(Assignment):
Images do not belong in the copy. Set down all the entries exactly.

(Skeletal landmark data):
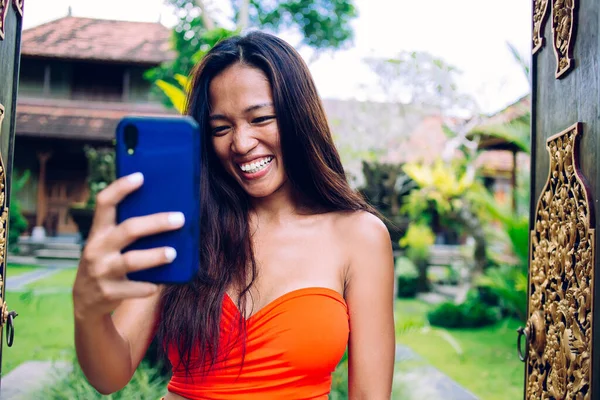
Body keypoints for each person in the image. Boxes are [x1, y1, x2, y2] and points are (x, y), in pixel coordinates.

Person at [72, 31, 395, 400]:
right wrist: (88, 311)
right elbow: (110, 374)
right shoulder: (181, 224)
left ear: (298, 117)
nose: (240, 144)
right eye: (221, 128)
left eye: (260, 119)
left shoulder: (359, 236)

(Output of the task):
Body keypoints for each person in the image. Boxes are [x1, y1, x2, y2] and points are (x, y), in pixel coordinates.

Person at [72, 31, 395, 400]:
right wrist: (88, 311)
right elbow: (110, 374)
right shoulder: (181, 224)
left ear: (298, 117)
nose: (240, 144)
right eye: (221, 128)
left eye: (260, 119)
left shoulder: (359, 236)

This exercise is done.